Anecdotal evidence suggests that COVID-19 may hit independent living harder than assisted living, too, Mace said.

“A lot of operators have been telling me that their queues are starting to build for people wanting to move in [to assisted living] because it is need-based,” she said. “If we follow the trends of what happened last time, then it kind of makes sense, because in assisted living, you have an activity of daily living and you’re at a point that you can’t manage yourself, or your children don’t think you can manage yourself, and you’re going to try to move that along as fast as you can.”

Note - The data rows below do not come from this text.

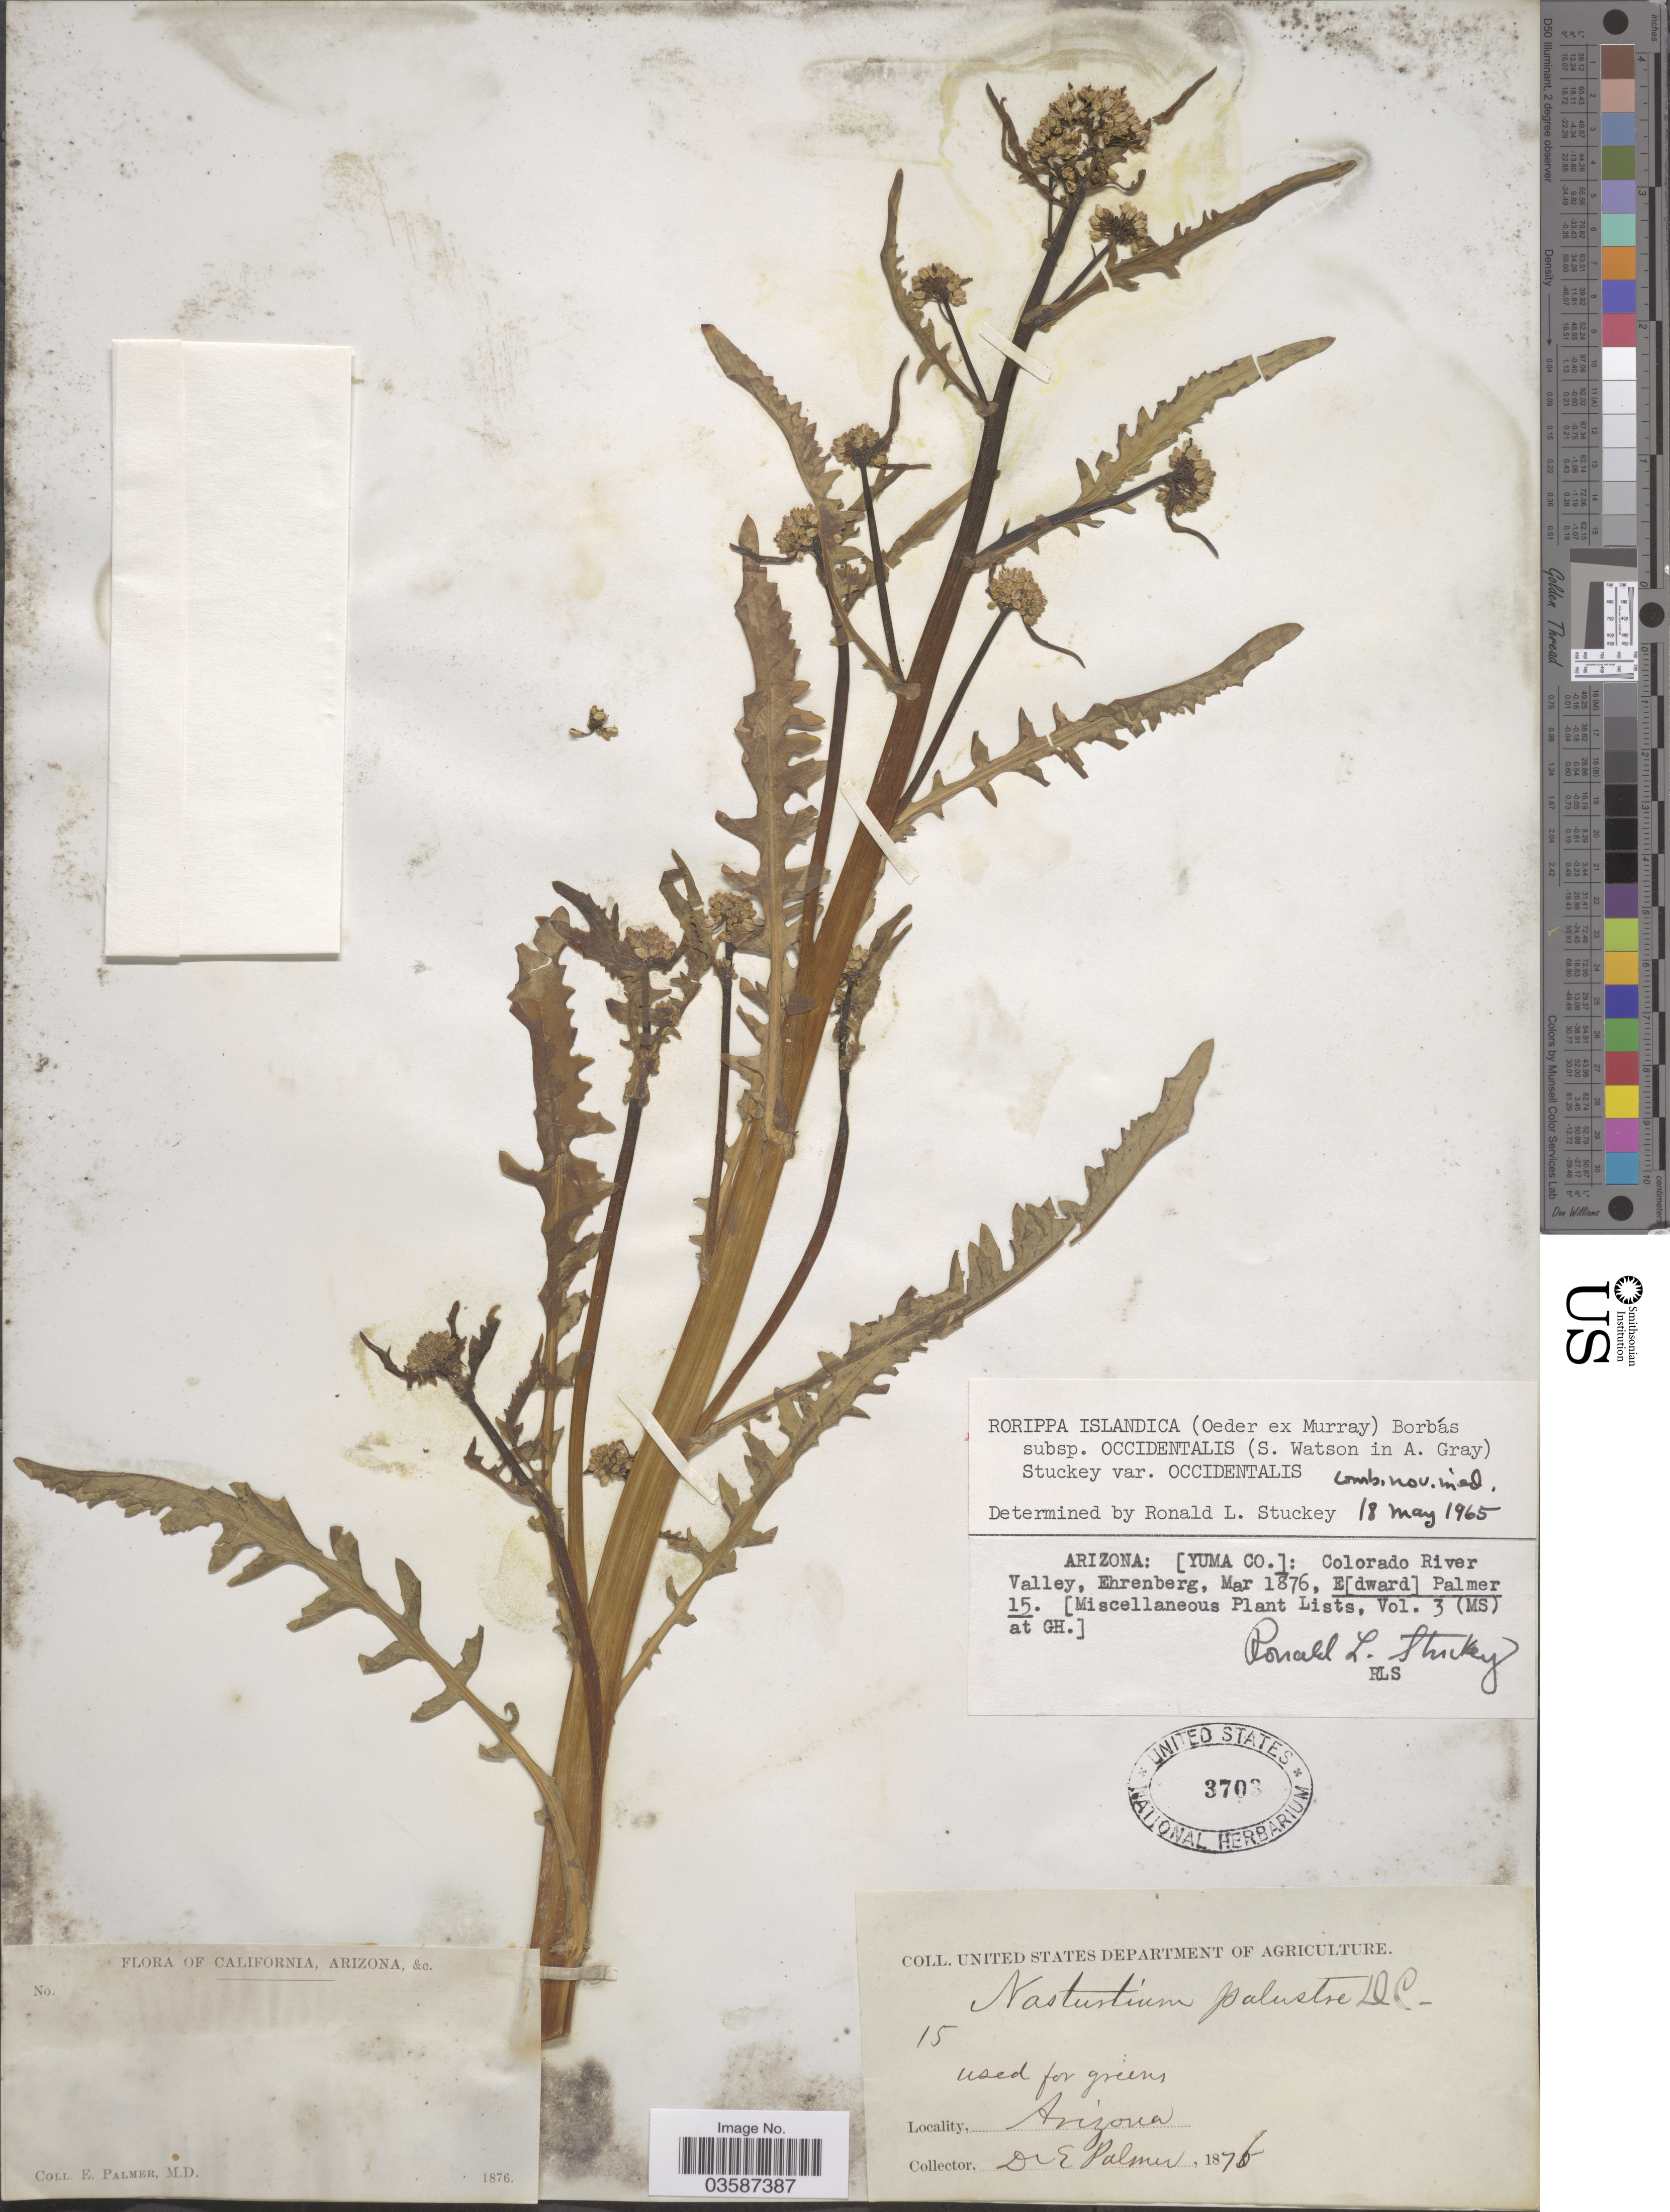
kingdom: Plantae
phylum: Tracheophyta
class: Magnoliopsida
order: Brassicales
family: Brassicaceae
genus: Rorippa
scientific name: Rorippa islandica var. occidentalis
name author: (S. Watson) Butters & Abbe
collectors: E. Palmer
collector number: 15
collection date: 1876-03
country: United States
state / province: Arizona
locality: [Yuma Co.]: Colorado River Valley, Ehrenberg.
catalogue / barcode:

That anecdotal evidence echoes what leaders of real estate investment trusts said on their first-quarter earnings calls over the past couple of weeks. Executives at CareTrust, Healthpeak, New Senior Investment Group and Sabra Health Care REIT, for instance, said that operators have reported a pent-up demand for senior housing — as evidenced by increased calls, leads, virtual tours and move-ins — due at least in part to adult children realizing during the pandemic that their parents may need more assistance than they can provide.

Tuesday’s “Intra-Quarterly Snapshot” is part of NIC’s efforts to provide additional data to help the long-term care industry make informed decisions in the midst of the pandemic, Mace said. The organization’s former quarterly market fundamentals and skilled nursing reports now will be published monthly, and future snapshot reports will contain information beyond stabilized occupancy, she said.